» Records for this exercise
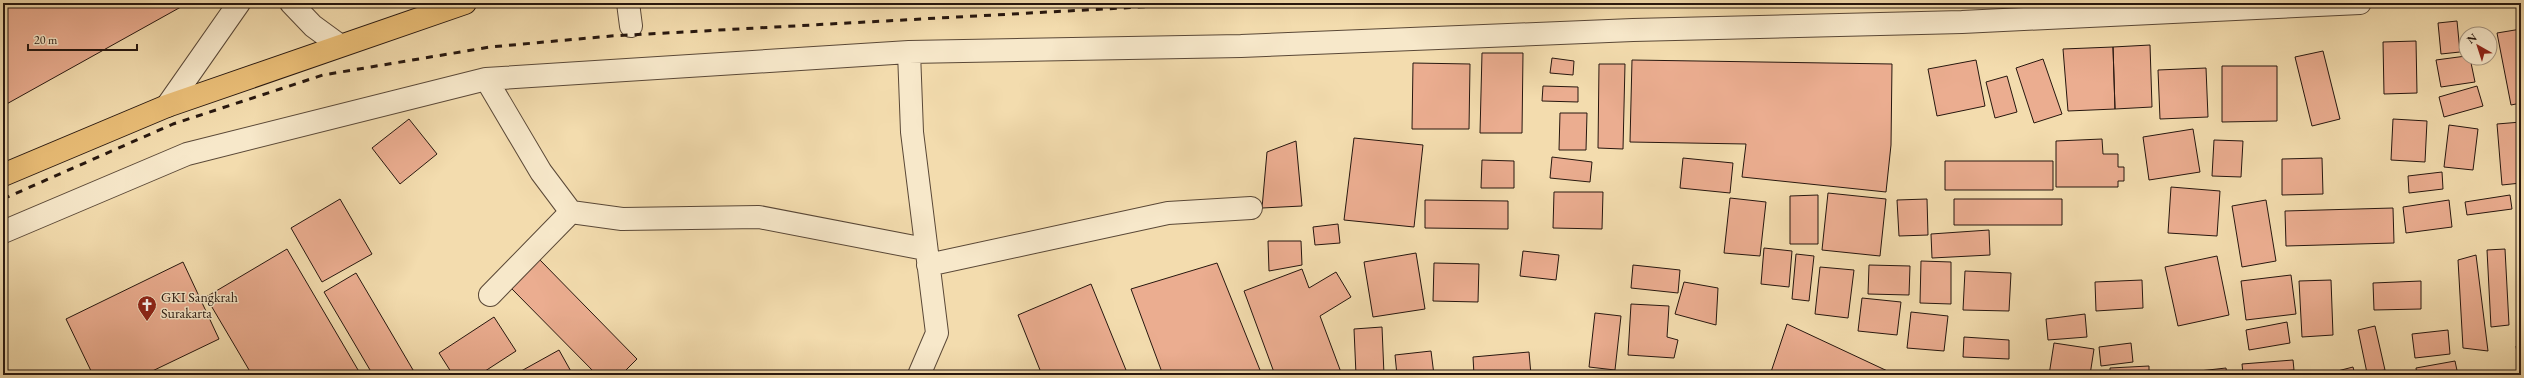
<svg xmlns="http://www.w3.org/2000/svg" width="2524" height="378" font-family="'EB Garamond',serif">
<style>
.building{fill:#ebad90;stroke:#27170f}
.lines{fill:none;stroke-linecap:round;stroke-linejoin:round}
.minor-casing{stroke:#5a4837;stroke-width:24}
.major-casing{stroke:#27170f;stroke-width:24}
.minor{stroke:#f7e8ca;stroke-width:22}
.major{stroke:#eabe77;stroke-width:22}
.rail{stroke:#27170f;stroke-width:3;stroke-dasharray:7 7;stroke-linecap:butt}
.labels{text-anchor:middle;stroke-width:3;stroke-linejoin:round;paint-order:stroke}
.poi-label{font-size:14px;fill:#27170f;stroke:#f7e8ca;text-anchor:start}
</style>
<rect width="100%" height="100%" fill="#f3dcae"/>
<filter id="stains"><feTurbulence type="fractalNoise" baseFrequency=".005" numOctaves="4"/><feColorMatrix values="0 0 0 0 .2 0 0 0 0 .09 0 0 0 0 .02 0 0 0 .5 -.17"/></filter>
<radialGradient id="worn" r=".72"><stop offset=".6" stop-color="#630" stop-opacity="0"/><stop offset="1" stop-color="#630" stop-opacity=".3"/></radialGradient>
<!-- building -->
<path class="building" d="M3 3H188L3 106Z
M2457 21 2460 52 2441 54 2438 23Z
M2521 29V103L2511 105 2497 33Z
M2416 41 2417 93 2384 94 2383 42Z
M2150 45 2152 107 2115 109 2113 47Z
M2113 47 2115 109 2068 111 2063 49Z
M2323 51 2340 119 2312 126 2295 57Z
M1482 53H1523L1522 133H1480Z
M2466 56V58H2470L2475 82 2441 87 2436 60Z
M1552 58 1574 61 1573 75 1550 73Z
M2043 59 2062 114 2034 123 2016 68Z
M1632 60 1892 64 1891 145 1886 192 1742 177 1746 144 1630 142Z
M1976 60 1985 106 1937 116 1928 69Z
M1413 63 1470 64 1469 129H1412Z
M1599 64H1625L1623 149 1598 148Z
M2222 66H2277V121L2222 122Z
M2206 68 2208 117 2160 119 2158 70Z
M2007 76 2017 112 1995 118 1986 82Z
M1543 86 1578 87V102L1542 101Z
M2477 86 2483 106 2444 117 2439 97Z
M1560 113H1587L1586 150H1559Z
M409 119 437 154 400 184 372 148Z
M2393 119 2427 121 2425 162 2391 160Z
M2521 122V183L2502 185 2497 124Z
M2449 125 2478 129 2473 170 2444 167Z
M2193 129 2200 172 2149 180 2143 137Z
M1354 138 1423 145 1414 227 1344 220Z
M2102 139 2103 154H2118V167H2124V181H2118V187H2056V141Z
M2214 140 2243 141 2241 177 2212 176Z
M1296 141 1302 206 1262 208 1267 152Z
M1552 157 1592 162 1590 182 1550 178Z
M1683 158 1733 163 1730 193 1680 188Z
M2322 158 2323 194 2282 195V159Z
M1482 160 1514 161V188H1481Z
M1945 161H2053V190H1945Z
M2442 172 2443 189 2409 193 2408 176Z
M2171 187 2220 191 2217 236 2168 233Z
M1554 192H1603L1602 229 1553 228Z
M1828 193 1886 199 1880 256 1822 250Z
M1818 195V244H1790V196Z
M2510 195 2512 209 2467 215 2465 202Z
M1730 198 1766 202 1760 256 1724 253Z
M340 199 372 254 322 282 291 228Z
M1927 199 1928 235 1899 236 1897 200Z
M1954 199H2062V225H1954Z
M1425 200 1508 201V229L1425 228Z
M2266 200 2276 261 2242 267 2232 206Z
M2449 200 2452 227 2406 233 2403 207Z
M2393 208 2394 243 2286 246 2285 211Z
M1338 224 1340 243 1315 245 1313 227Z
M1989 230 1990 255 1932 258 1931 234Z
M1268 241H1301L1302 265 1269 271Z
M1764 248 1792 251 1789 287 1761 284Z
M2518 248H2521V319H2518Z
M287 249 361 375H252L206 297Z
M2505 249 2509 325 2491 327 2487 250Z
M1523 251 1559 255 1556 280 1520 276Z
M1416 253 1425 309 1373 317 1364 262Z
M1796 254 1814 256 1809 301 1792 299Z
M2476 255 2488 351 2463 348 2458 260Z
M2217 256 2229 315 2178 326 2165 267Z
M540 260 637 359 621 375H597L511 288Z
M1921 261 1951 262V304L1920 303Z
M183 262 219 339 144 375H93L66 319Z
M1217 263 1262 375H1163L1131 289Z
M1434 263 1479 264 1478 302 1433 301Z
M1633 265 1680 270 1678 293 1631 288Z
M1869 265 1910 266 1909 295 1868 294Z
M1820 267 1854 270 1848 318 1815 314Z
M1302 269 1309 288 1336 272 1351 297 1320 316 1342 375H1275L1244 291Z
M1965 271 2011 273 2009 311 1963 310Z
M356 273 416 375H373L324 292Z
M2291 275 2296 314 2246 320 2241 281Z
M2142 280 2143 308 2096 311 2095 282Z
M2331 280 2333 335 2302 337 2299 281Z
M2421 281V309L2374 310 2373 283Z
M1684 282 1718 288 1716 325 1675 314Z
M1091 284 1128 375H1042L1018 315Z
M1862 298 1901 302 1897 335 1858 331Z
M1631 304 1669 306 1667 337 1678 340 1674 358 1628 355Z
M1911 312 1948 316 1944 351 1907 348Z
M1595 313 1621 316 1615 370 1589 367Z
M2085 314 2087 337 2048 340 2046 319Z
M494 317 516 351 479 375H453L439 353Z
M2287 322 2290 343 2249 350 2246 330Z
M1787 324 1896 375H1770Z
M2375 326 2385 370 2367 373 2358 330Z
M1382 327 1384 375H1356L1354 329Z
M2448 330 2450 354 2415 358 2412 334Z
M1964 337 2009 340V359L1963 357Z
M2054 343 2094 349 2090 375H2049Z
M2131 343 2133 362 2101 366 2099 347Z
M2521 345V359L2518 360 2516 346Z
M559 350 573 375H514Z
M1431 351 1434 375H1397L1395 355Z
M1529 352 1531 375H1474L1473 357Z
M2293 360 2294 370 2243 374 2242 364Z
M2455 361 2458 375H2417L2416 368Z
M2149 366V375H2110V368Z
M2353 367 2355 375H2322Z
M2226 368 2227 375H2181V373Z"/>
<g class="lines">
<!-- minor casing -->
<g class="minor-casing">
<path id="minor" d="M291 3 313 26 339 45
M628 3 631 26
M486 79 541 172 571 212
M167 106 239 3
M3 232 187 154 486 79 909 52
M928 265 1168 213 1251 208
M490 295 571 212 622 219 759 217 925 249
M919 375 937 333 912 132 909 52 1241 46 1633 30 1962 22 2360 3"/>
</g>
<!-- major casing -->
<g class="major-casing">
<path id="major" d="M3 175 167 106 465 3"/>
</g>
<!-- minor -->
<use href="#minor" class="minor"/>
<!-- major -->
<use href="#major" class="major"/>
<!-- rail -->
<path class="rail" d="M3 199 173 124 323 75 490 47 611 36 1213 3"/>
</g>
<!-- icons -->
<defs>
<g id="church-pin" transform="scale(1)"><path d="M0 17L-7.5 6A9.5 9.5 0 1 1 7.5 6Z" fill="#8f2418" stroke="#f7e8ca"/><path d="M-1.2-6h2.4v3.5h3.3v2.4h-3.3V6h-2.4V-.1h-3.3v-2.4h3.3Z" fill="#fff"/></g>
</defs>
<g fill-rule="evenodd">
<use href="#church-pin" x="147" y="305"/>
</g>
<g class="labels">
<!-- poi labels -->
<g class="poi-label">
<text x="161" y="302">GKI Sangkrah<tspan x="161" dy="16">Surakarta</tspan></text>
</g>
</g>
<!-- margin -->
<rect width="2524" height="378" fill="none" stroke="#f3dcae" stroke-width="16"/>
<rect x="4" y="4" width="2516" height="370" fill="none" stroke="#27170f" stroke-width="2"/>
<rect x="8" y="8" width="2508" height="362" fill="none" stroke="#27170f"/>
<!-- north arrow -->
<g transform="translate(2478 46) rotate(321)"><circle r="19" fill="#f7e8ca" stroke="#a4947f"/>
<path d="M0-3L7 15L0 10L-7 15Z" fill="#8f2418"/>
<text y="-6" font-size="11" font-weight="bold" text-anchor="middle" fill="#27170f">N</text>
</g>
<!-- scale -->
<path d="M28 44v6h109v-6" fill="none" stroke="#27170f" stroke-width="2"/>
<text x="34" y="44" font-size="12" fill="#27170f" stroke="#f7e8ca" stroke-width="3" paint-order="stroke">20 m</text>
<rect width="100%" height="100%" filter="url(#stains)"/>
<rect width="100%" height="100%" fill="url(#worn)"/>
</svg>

» What is expected
Where the word "paint" is present in a line of the listing, copy that line.

» Exercise result
.labels{text-anchor:middle;stroke-width:3;stroke-linejoin:round;paint-order:stroke}
<text x="34" y="44" font-size="12" fill="#27170f" stroke="#f7e8ca" stroke-width="3" paint-order="stroke">20 m</text>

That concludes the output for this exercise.